Innovative Multidisciplinary Care for Pediatric Orthopedics
Mary Free Bed Rehabilitation Hospital’s Center for Limb Differences (CLD) specializes in helping infants, children and teens with hand, foot and limb differences. The CLD was designed to:
- Support young patients who were born with a limb difference or who underwent an amputation due to a disease or an accident
- Help the child become independent as possible in all areas of development
The CLD was founded by physicians Charles Frantz and George Aiken, world-recognized experts in the field of pediatric limb differences. They pioneered the concept of multidisciplinary treatment, combining orthopedic and prosthetic care and subsequently included therapeutic and psychosocial disciplines. The program permanently changed the perception of children with amputations and the medical treatment they received.

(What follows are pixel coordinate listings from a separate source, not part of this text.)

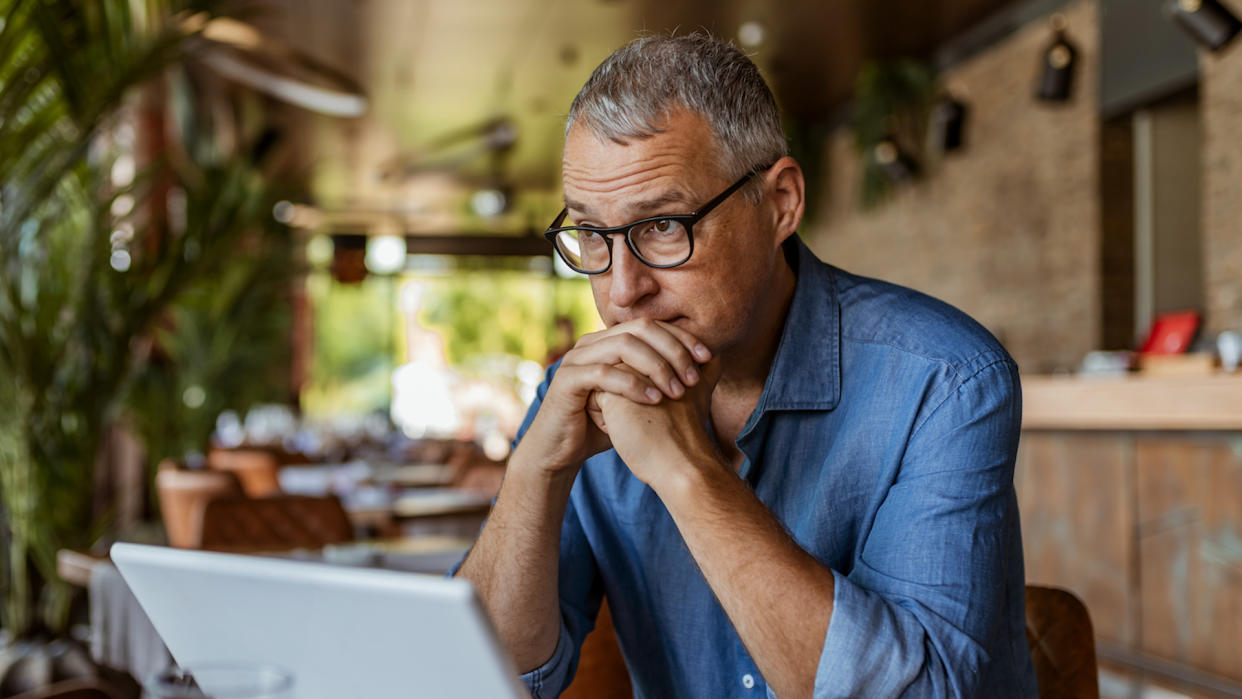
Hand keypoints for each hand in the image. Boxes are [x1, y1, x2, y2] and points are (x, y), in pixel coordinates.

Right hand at [512, 319, 711, 476]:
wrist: (561, 450)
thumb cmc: (602, 425)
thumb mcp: (639, 399)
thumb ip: (664, 380)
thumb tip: (709, 369)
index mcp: (609, 341)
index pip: (651, 325)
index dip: (681, 337)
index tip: (707, 357)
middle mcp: (592, 342)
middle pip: (640, 328)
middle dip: (673, 349)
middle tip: (694, 375)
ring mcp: (577, 359)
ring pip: (623, 346)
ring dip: (656, 366)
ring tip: (677, 390)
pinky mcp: (567, 380)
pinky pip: (604, 373)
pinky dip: (633, 385)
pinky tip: (654, 400)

Today, the team is led by pediatric orthopedic surgeons Dr. Michael Forness and Dr. Lisa Maskill, who specialize in these problems. “I consider it an honor to work here,” said Dr. Forness. “We’re addressing all components of the patient – the psychological, social and physical aspects. We’re trying to help them succeed in life. We’re working together with the family – the family is part of the team, as far as I’m concerned – and it’s just a very rewarding experience.”
Role of Virtual Care in Enhancing Patients’ Independence
Patients generally visit the center three to four times a year. Given the risks of infection and transmission of COVID, the CLD uses a virtual care communication platform to engage patients (and their family caregivers) and reinforce therapy protocols during virtual visits. Synzi helps the broader care team virtually “lay hands” on the patient, answer questions, address emerging issues, and readily align on the care plans’ next steps. Multiple participants can be included on a video call such as the Orthopedic Surgeon, a Pediatric Nurse, the Care Manager, a Physical Therapist, an Occupational Therapist, a Certified Prosthetist, a Certified Orthotist and a Registered Dietitian. A pediatrician and psychologist are also included as needed.

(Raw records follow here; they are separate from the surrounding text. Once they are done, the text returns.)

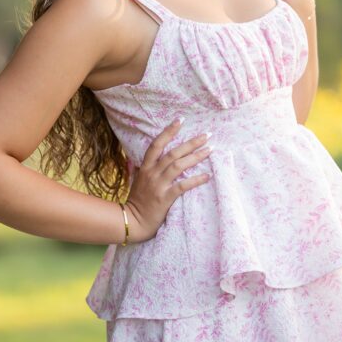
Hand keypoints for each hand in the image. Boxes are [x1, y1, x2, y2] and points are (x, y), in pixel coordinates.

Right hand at [123, 120, 211, 243]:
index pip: (156, 144)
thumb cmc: (139, 200)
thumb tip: (163, 156)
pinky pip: (182, 186)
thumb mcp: (141, 179)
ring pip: (178, 166)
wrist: (132, 221)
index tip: (181, 120)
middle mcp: (152, 173)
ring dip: (195, 157)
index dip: (168, 132)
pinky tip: (207, 175)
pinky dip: (195, 180)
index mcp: (146, 167)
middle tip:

Dr. Forness shared the benefits of using Synzi with the center’s patients as they gain or regain independence: “We see our patients as a team. Our goal is to make these children as independent as possible. Normally, we work together in one conference room and see each patient as a team. With COVID, we quickly determined who we can see virtually. We now see patients across our respective screens and we check-in with them, see how their wounds are healing, and watch how they walk. With virtual care, we see our pediatric patients in their home environment. It’s wonderful to see how they’ve adapted in their home. It’s been very positive to see how each patient is doing in their day-to-day environment.”
Role of Virtual Care in Supporting Family Caregivers
Dr. Forness also recognizes the safety and convenience benefits for his patients’ family caregivers: “We see kids from all over the Midwest. Some might be 4 hours away. So, their parents are tickled with the fact that they don’t have to drive 8 hours roundtrip for every visit. Post-pandemic, we’ll continue using virtual care. Not every patient (and their caregiver) needs to drive 4-6 hours roundtrip for the follow-up visit. I don’t want to put them at risk during the drive if I just want to check on their wound or watch them walk.”